Figure 7. Overlapping PCR assay analysis of cpe locus diversity amongst type D isolates.

An overlapping PCR assay specific for amplification of the type D isolate CN4003 cpe locus region (R1 to R7) was performed using the primer battery shown in Table 4. (A) Map depicting the relationship between ORFs and each reaction in this overlapping PCR battery. * indicates a region with sequence similarity to sequences downstream of cpe in F4969, except for the absence of IS1470-like gene. (B) Products of these reactions using DNA from two representative type D isolates: CN4003 and JGS1902. Numbers at left of each gel indicate migration of size markers in kb.
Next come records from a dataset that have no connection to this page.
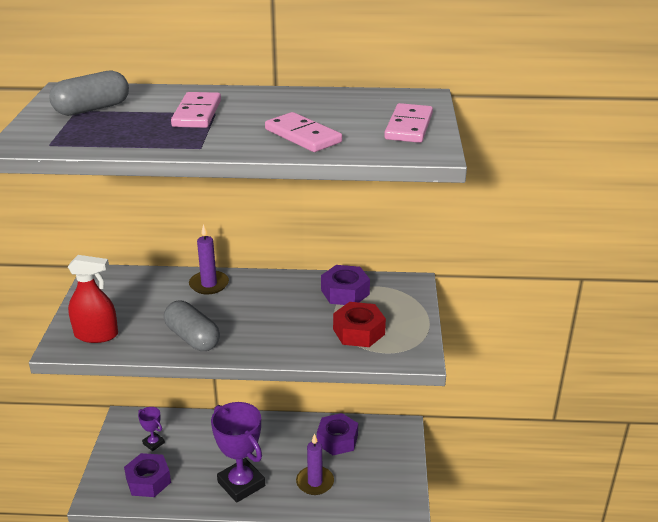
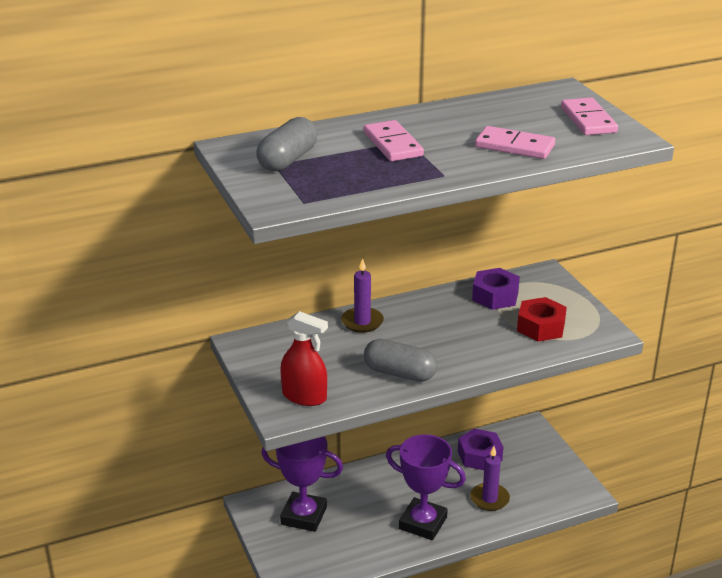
camera: 25 degrees left, 0 degrees up
red spray bottle [68,255,118,343] -> red spray bottle turned 45 degrees clockwise [280,311,328,406]
purple nut [124,453,171,497] -> none
purple trophy [138,407,165,451] -> purple trophy [261,436,343,532], size x2.11

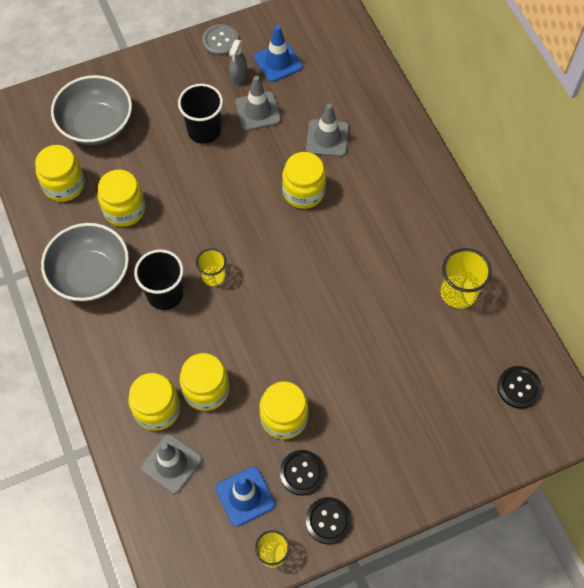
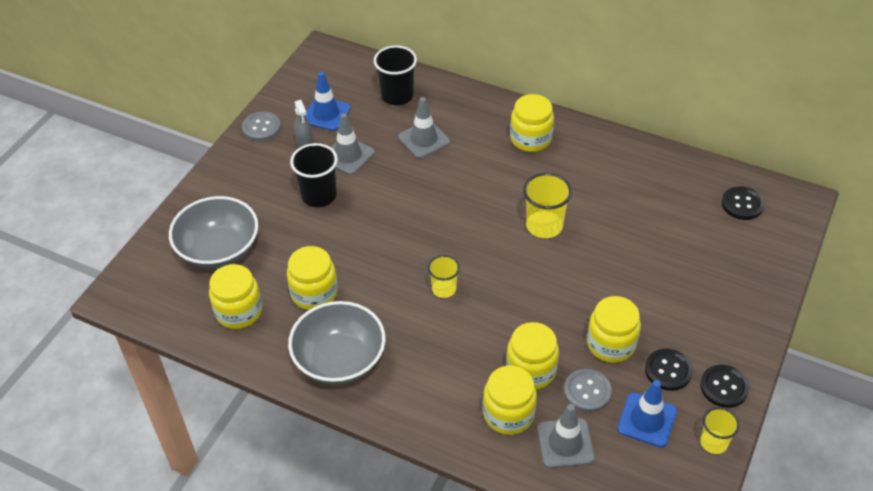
camera: 40 degrees left, 15 degrees down
black cup [134,249,184,310] -> black cup moved to [374,46,417,105]
yellow jar [282,152,326,209] -> yellow jar moved to [510,94,554,152]
yellow cup [441,248,492,309] -> yellow cup moved to [523,173,572,238]
none -> grey button [564,369,612,412]

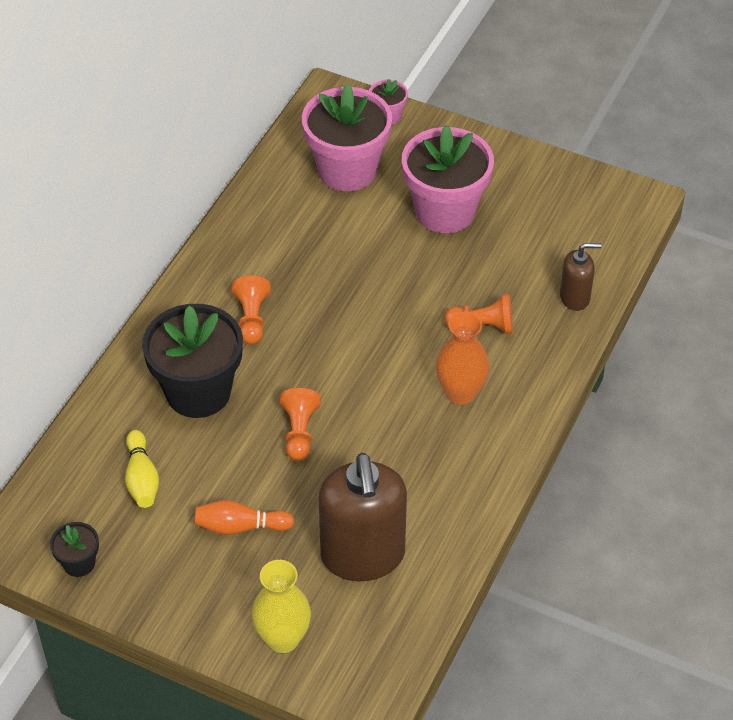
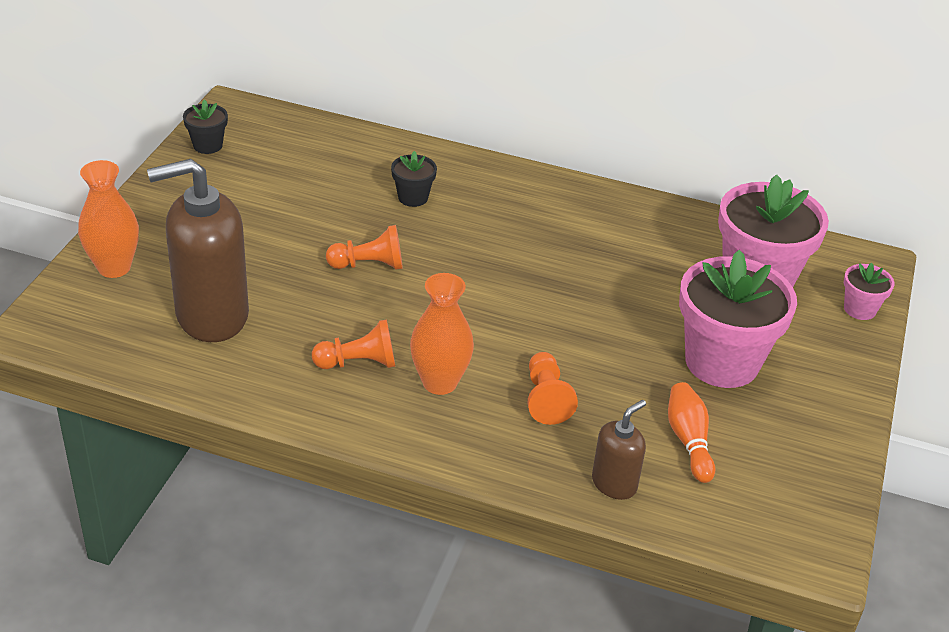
camera: 80 degrees right, 10 degrees down
yellow bowling pin [125,430,159,508] -> none
black flower pot [142,304,243,418] -> black flower pot [391,151,437,207], size x0.46
orange bowling pin [195,500,294,535] -> orange bowling pin moved to [668,382,715,483]
orange pawn [231,276,271,345] -> orange pawn moved to [312,319,395,369]
yellow vase [252,560,311,653] -> orange vase [78,160,139,278]
brown soap dispenser [560,243,602,311] -> brown soap dispenser turned 120 degrees counterclockwise [592,400,646,500]

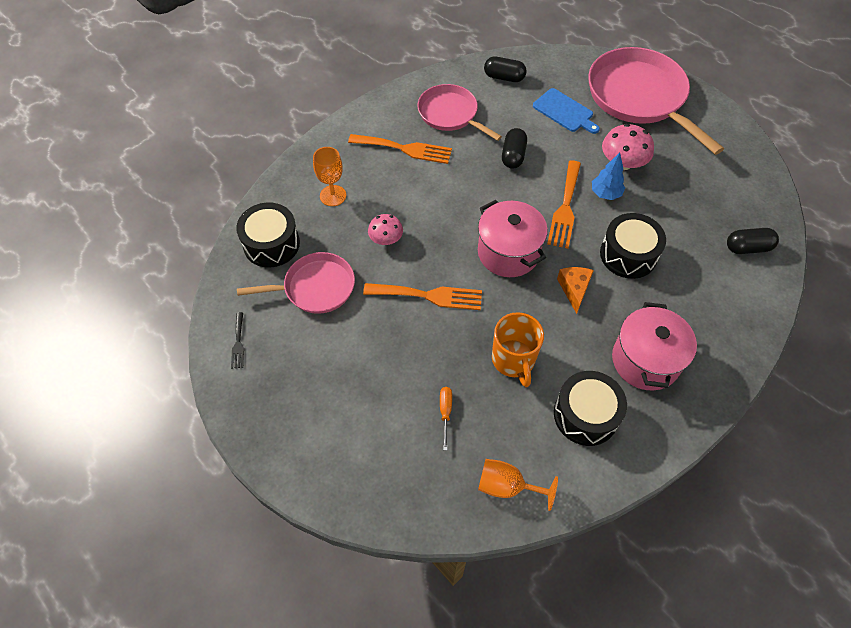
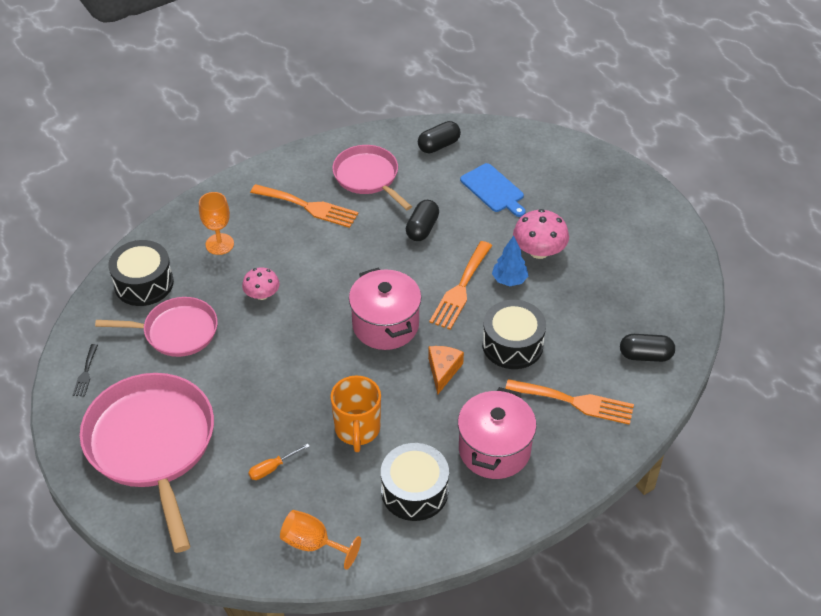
camera: 10 degrees right, 10 degrees down
orange fork [363,283,482,310] -> orange fork moved to [505,379,634,425]
orange screwdriver [440,387,452,451] -> orange screwdriver turned 135 degrees counterclockwise [248,444,310,480]
black capsule [484,56,527,82] -> black capsule turned 60 degrees counterclockwise [418,121,461,153]
pink pan [588,47,724,155] -> pink pan moved to [80,373,214,553]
Figure 8. Detection of potential circular transposition intermediates carrying the cpe gene in type C and D isolates.

(A) Diagram of the cpe locus in type C isolate CN2078 and type D isolate CN4003. (B) PCR amplification of cpe-containing circular intermediates using the primers dcmRseq and cpeMR with CN2078 DNA or primers 1027upNF2 and cpeMR with CN4003 DNA. (C) Diagram derived from sequencing the CN2078 loop product of panel B that was amplified using primers dcmRseq and cpeMR. Black regions of the circle correspond to the amplified product. (D) Diagram derived from sequencing the product from CN4003 loop product of pane B that was amplified using primers 1027upNF2 and cpeMR. Black regions of the circle correspond to the amplified product.